-- GIVEN RECORDS follows --

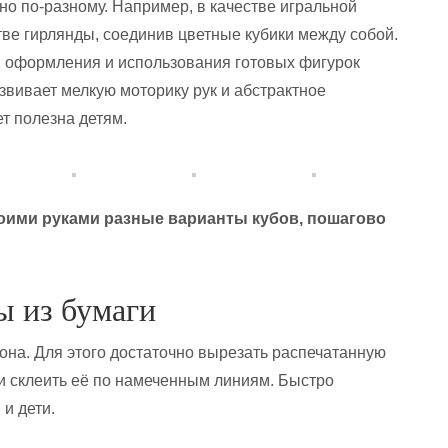
но по-разному. Например, в качестве игральной
стве гирлянды, соединив цветные кубики между собой.
 оформления и использования готовых фигурок
звивает мелкую моторику рук и абстрактное
т полезна детям.
оими руками разные варианты кубов, пошагово
ы из бумаги
на. Для этого достаточно вырезать распечатанную
 и склеить её по намеченным линиям. Быстро
и дети.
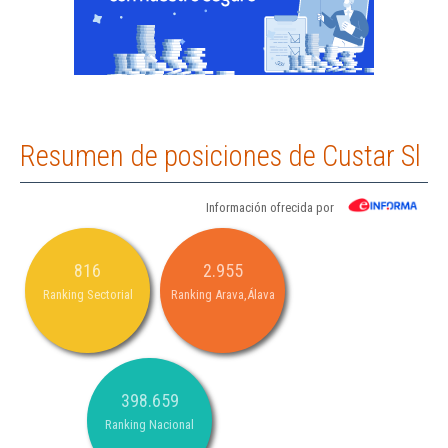
Resumen de posiciones de Custar Sl
Información ofrecida por
816
2.955
Ranking Sectorial
Ranking Arava,Álava
398.659
Ranking Nacional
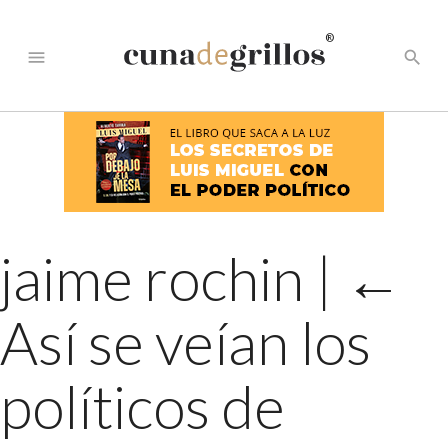
®
menu
search
jaime rochin
|
←
Así se veían los
políticos de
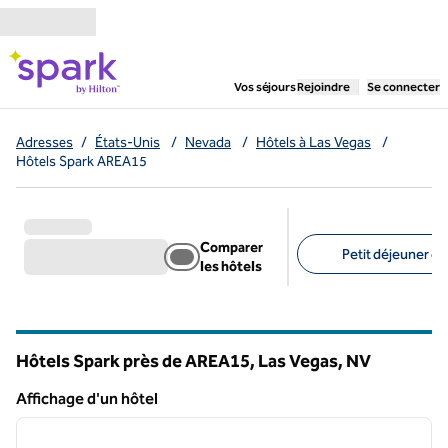
Aller directement au contenu
,
ouvre un nouvel ongl
Vos séjours
Rejoindre
Se connecter
Adresses
/
États-Unis
/
Nevada
/
Hôtels à Las Vegas
/
Hôtels Spark AREA15
Comparer
Petit déjeuner gra
les hôtels
Filtres suggérés
Hôtels Spark près de AREA15, Las Vegas,
NV
Nevada
Affichage d'un hôtel
1
/
12
Affichage d'un hôtel
image précédente
image 
1 sur 12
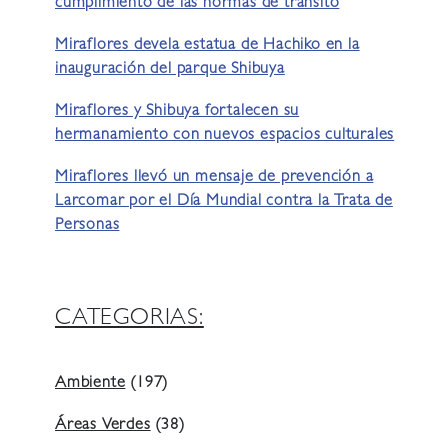
cumplimiento de las normas de tránsito
Miraflores devela estatua de Hachiko en la
inauguración del parque Shibuya
Miraflores y Shibuya fortalecen su
hermanamiento con nuevos espacios culturales
Miraflores llevó un mensaje de prevención a
Larcomar por el Día Mundial contra la Trata de
Personas
CATEGORIAS:
Ambiente
(197)
Áreas Verdes
(38)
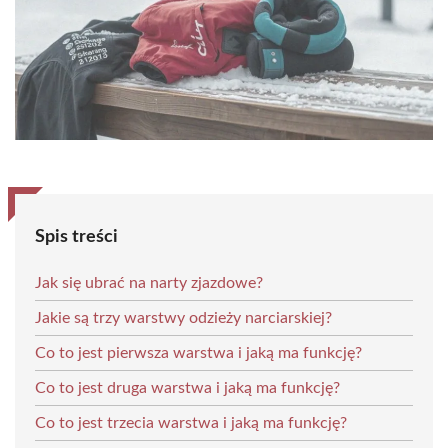
Spis treści
Jak się ubrać na narty zjazdowe?
Jakie są trzy warstwy odzieży narciarskiej?
Co to jest pierwsza warstwa i jaką ma funkcję?
Co to jest druga warstwa i jaką ma funkcję?
Co to jest trzecia warstwa i jaką ma funkcję?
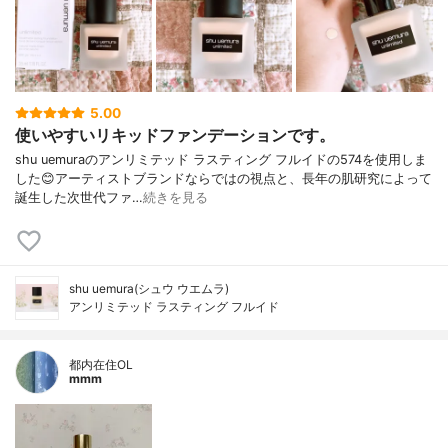
5.00
使いやすいリキッドファンデーションです。
shu uemuraのアンリミテッド ラスティング フルイドの574を使用しま
した😊アーティストブランドならではの視点と、長年の肌研究によって
誕生した次世代ファ…
続きを見る
shu uemura(シュウ ウエムラ)
アンリミテッド ラスティング フルイド
都内在住OL
mmm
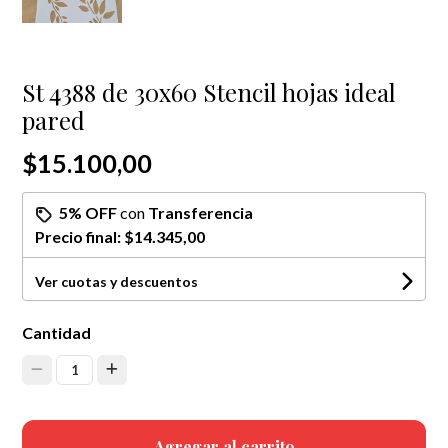
St 4388 de 30x60 Stencil hojas ideal
pared
$15.100,00
5% OFF
con
Transferencia
Precio final:
$14.345,00
Ver cuotas y descuentos
Cantidad
1
Agregar al carrito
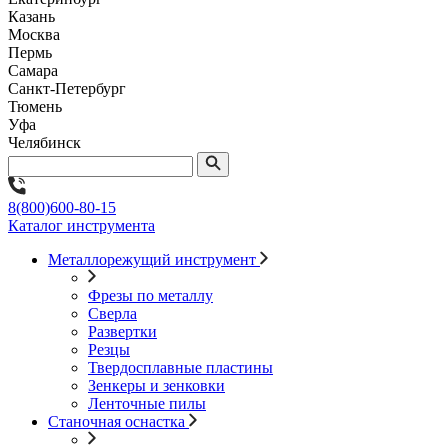
Казань
Москва
Пермь
Самара
Санкт-Петербург
Тюмень
Уфа
Челябинск
8(800)600-80-15
Каталог инструмента
Металлорежущий инструмент
Фрезы по металлу
Сверла
Развертки
Резцы
Твердосплавные пластины
Зенкеры и зенковки
Ленточные пилы
Станочная оснастка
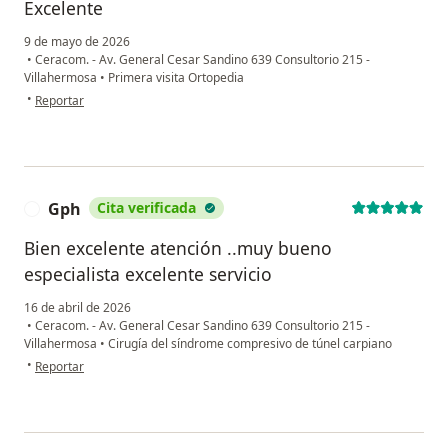
Excelente
9 de mayo de 2026
•
Ceracom. - Av. General Cesar Sandino 639 Consultorio 215 -
Villahermosa
•
Primera visita Ortopedia
en opinión del usuario MEP
•
Reportar
Gph
Cita verificada
G
Bien excelente atención ..muy bueno
especialista excelente servicio
16 de abril de 2026
•
Ceracom. - Av. General Cesar Sandino 639 Consultorio 215 -
Villahermosa
•
Cirugía del síndrome compresivo de túnel carpiano
en opinión del usuario Gph
•
Reportar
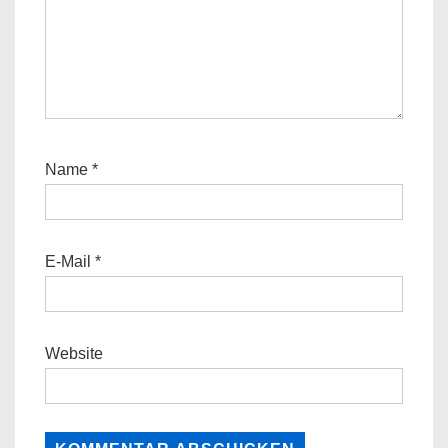
Name
*
E-Mail
*
Website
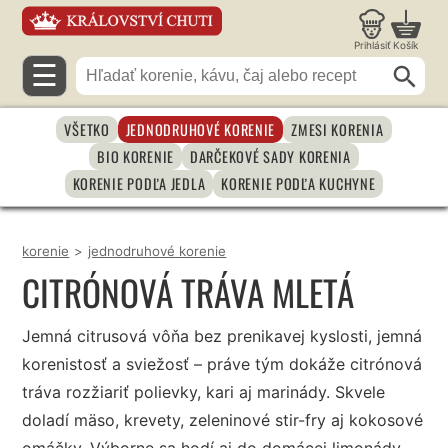
Prihlásiť
Košík
☰
VŠETKO
JEDNODRUHOVÉ KORENIE
ZMESI KORENIA
BIO KORENIE
DARČEKOVÉ SADY KORENIA
KORENIE PODĽA JEDLA
KORENIE PODĽA KUCHYNE
korenie
>
jednodruhové korenie
CITRÓNOVÁ TRÁVA MLETÁ
Jemná citrusová vôňa bez prenikavej kyslosti, jemná
korenistosť a sviežosť – práve tým dokáže citrónová
tráva rozžiariť polievky, kari aj marinády. Skvele
doladí mäso, krevety, zeleninové stir-fry aj kokosové
omáčky. Výborne sa hodí aj do domácej limonády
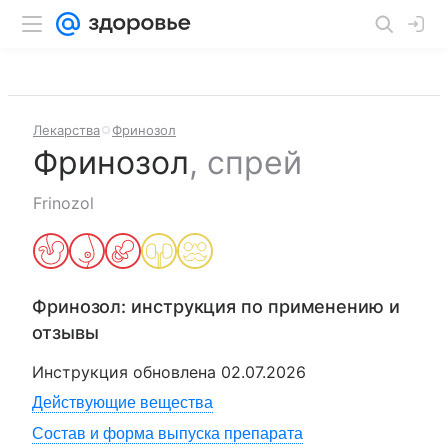
Лекарства
Фринозол
Фринозол
,
спрей
Frinozol
Фринозол
: инструкция по применению и
отзывы
Инструкция обновлена
02.07.2026
Действующие вещества
Состав и форма выпуска препарата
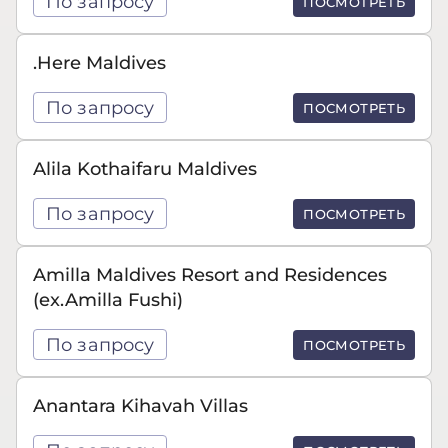
По запросу
ПОСМОТРЕТЬ
.Here Maldives
По запросу
ПОСМОТРЕТЬ
Alila Kothaifaru Maldives
По запросу
ПОСМОТРЕТЬ
Amilla Maldives Resort and Residences
(ex.Amilla Fushi)
По запросу
ПОСМОТРЕТЬ
Anantara Kihavah Villas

-- GIVEN RECORDS concluded --

▸ EXERCISE INSTRUCTIONS:
Using the data above, show each line where "Maldives" occurs.

▸ ANSWER BOX:
.Here Maldives
Alila Kothaifaru Maldives
Amilla Maldives Resort and Residences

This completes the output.